While the financial packages for Defoe and Bradley may raise the bar in MLS, Leiweke was quick to note that they do not elsewhere.

"But we have our work cut out here to make economic sense out of this and we think we will," he added.

Included in the transactions are a business relationship with Tottenham and player development deal with Roma. Both European teams will play exhibition games with Toronto as part of the deals.

Across the hall, Bradley's No. 4 and Defoe's No. 18 jerseys were displayed prominently at an MLSE-owned sporting goods store.

Leiweke said recruiting Defoe took some six months. Bradley came on much later.

"We had to go quick," Leiweke said. "Michael had other offers. The club (Roma) had other offers. I know everyone thinks that we threw way too much money at it. The reality is they were going to get that transfer fee.

"And so we did strike quickly, to the credit of our owners. It took a half hour for them to say get it done."

GM Tim Bezbatchenko had Bradley on the top of his shopping list, but thought it was a romance that would not pay off for some years down the line.

A good working relationship with Bradley's agent paid dividends, allowing Toronto to be "first in line" when the American decided he was interested in coming back home.

Toronto will have to figure out what to do Argentine midfielder Matias Laba, who brings the number of designated players to four — one over the limit.

It has until March to sort that out and with Bezbatchenko a former league insider, they will know all the options available to him.

Bottom line, Leiweke and Toronto FC are rolling the dice and looking for a winner.
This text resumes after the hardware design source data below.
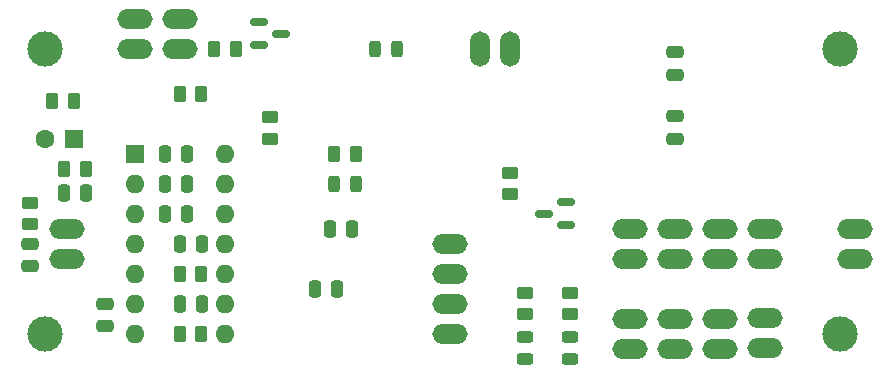
<source format=gbr>
G04 #@! TF.GenerationSoftware,KiCad,Pcbnew,7.0.2-6a45011f42~172~ubuntu22.04.1*
G04 #@! TF.CreationDate,2023-04-28T22:36:37-05:00*
G04 #@! TF.ProjectId,laser,6c617365-722e-46b6-9963-61645f706362,rev?*
G04 #@! TF.SameCoordinates,PXc1c960PY791ddc0*
G04 #@! TF.FileFunction,Soldermask,Bot*
G04 #@! TF.FilePolarity,Negative*
%FSLAX46Y46*%
G04 Gerber Fmt 4.6, Leading zero omitted, Abs format (unit mm)*
G04 Created by KiCad (PCBNEW 7.0.2-6a45011f42~172~ubuntu22.04.1) date 2023-04-28 22:36:37*
%MOMM*%
%LPD*%
G01*
G04 APERTURE LIST*
G04 Aperture macros list*
%AMRoundRect*
0 Rectangle with rounded corners*
0 $1 Rounding radius*
0 $2 $3 $4 $5 $6 $7 $8 $9 X,Y pos of 4 corners*
0 Add a 4 corners polygon primitive as box body*
4,1,4,$2,$3,$4,$5,$6,$7,$8,$9,$2,$3,0*
0 Add four circle primitives for the rounded corners*
1,1,$1+$1,$2,$3*
1,1,$1+$1,$4,$5*
1,1,$1+$1,$6,$7*
1,1,$1+$1,$8,$9*
0 Add four rect primitives between the rounded corners*
20,1,$1+$1,$2,$3,$4,$5,0*
20,1,$1+$1,$4,$5,$6,$7,0*
20,1,$1+$1,$6,$7,$8,$9,0*
20,1,$1+$1,$8,$9,$2,$3,0*%
G04 Aperture macros list end*
%ADD10O,3.000000X1.700000*%
%ADD11R,1.600000X1.600000*%
%ADD12C,1.600000*%
%ADD13O,1.600000X1.600000*%
%ADD14C,3.000000*%
%ADD15O,1.700000X3.000000*%
%ADD16RoundRect,0.250000X0.250000X0.475000X-0.250000X0.475000X-0.250000X-0.475000X0.250000X-0.475000X0*%
%ADD17RoundRect,0.150000X0.587500X0.150000X-0.587500X0.150000X-0.587500X-0.150000X0.587500X-0.150000X0*%
%ADD18RoundRect,0.250000X0.262500X0.450000X-0.262500X0.450000X-0.262500X-0.450000X0.262500X-0.450000X0*%
%ADD19RoundRect,0.250000X-0.475000X0.250000X-0.475000X-0.250000X0.475000X-0.250000X0.475000X0.250000X0*%
%ADD20RoundRect,0.250000X-0.250000X-0.475000X0.250000X-0.475000X0.250000X0.475000X-0.250000X0.475000X0*%
%ADD21RoundRect,0.250000X0.450000X-0.262500X0.450000X0.262500X-0.450000X0.262500X-0.450000X-0.262500X0*%
%ADD22RoundRect,0.150000X-0.587500X-0.150000X0.587500X-0.150000X0.587500X0.150000X-0.587500X0.150000X0*%
%ADD23RoundRect,0.250000X-0.262500X-0.450000X0.262500X-0.450000X0.262500X0.450000X-0.262500X0.450000X0*%
%ADD24RoundRect,0.243750X-0.243750X-0.456250X0.243750X-0.456250X0.243750X0.456250X-0.243750X0.456250X0*%
%ADD25RoundRect,0.250000X-0.450000X0.262500X-0.450000X-0.262500X0.450000X-0.262500X0.450000X0.262500X0*%
%ADD26RoundRect,0.243750X0.456250X-0.243750X0.456250X0.243750X-0.456250X0.243750X-0.456250X-0.243750X0*%
%ADD27RoundRect,0.250000X0.475000X-0.250000X0.475000X0.250000X-0.475000X0.250000X-0.475000X-0.250000X0*%
G04 APERTURE END LIST*
D10*
X53346690Y5080000D03*
X53346690Y2540000D03*
X5715000Y10155000D03*
X5715000Y12695000D03*
X72390000Y10160000D03*
X72390000Y12700000D03*
D11*
X6310000Y20320000D03*
D12*
X3810000Y20320000D03*
D10*
X11430000Y27940000D03*
X11430000Y30480000D03*
X15240000Y27940000D03*
X15240000Y30480000D03*
D11*
X11430000Y19050000D03*
D13*
X11430000Y16510000D03*
X11430000Y13970000D03*
X11430000Y11430000D03*
X11430000Y8890000D03*
X11430000Y6350000D03*
X11430000Y3810000D03*
X19050000Y3810000D03*
X19050000Y6350000D03*
X19050000Y8890000D03*
X19050000Y11430000D03*
X19050000Y13970000D03*
X19050000Y16510000D03*
X19050000Y19050000D03*
D10*
X64770000Y5087566D03*
X64770000Y2547566D03*
X57156690Y5080000D03*
X57156690Y2540000D03*
X53346690Y12700000D03*
X53346690Y10160000D03*
D14*
X71120000Y27940000D03*
D10*
X64776690Y12700000D03*
X64776690Y10160000D03*
D14*
X3810000Y27940000D03*
D10*
X38100000Y11430000D03*
X38100000Y8890000D03*
X57156690Y12700000D03*
X57156690Y10160000D03*
X38100000Y6350000D03*
X38100000Y3810000D03*
X60966690Y5080000D03*
X60966690Y2540000D03*
D14*
X3810000Y3810000D03*
X71120000Y3810000D03*
D10*
X60966690Y12700000D03*
X60966690Y10160000D03*
D15*
X43180000Y27940000D03*
X40640000Y27940000D03*
D16*
X17140000Y11430000D03*
X15240000Y11430000D03*
D17*
X47934190Y14920000D03*
X47934190Y13020000D03*
X46059190Y13970000D03*
D18*
X7262500Y17780000D03*
X5437500Y17780000D03*
D19*
X57150000Y27620000D03*
X57150000Y25720000D03*
D20*
X27940000Y12700000D03*
X29840000Y12700000D03*
D18*
X17065000Y3810000D03*
X15240000Y3810000D03*
D21*
X22860000Y20320000D03*
X22860000Y22145000D03*
X2540000Y13057500D03*
X2540000Y14882500D03*
D20*
X13970000Y19050000D03*
X15870000Y19050000D03*
D22*
X21922500Y28260000D03*
X21922500Y30160000D03*
X23797500Y29210000D03*
D23*
X18137500Y27940000D03*
X19962500Y27940000D03*
D20*
X13970000Y13970000D03*
X15870000Y13970000D03*
D24*
X31750000Y27940000D03*
X33625000Y27940000D03*
D20*
X26670000Y7620000D03*
X28570000Y7620000D03*
D25*
X43180000Y17422500D03*
X43180000Y15597500D03*
D26*
X44456690Y1627500D03*
X44456690Y3502500D03*
D19*
X8890000Y6350000D03*
X8890000Y4450000D03*
D24*
X28272500Y16510000D03*
X30147500Y16510000D03*
D27*
X57150000Y20320000D03*
X57150000Y22220000D03*
D20*
X13970000Y16510000D03*
X15870000Y16510000D03*
D27*
X2540000Y9530000D03*
X2540000Y11430000D03*
D16*
X17140000Y6350000D03*
X15240000Y6350000D03*
D21*
X44456690Y5437500D03*
X44456690Y7262500D03*
D18*
X6270000Y23495000D03*
X4445000Y23495000D03*
X17065000Y8890000D03*
X15240000Y8890000D03*
D21*
X48266690Y5437500D03*
X48266690Y7262500D03*
D23*
X15240000Y24130000D03*
X17065000Y24130000D03*
D16*
X7300000Y15748000D03*
X5400000Y15748000D03*
D26*
X48266690Y1627500D03*
X48266690Y3502500D03*
D18*
X30122500Y19050000D03*
X28297500Y19050000D03*
M02*

</source>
The Blue Jays did the same last year, with minimal return on their investment.

The cost of running an MLS franchise still pales when compared to baseball or hockey. But the soccer stakes are dramatically higher in Toronto now.

Asked to compare the club payroll from this season to last season, Leiweke said: "It increased" and laughed.

Asked to elaborate, he added: "Sure, it increased a lot." And laughed again.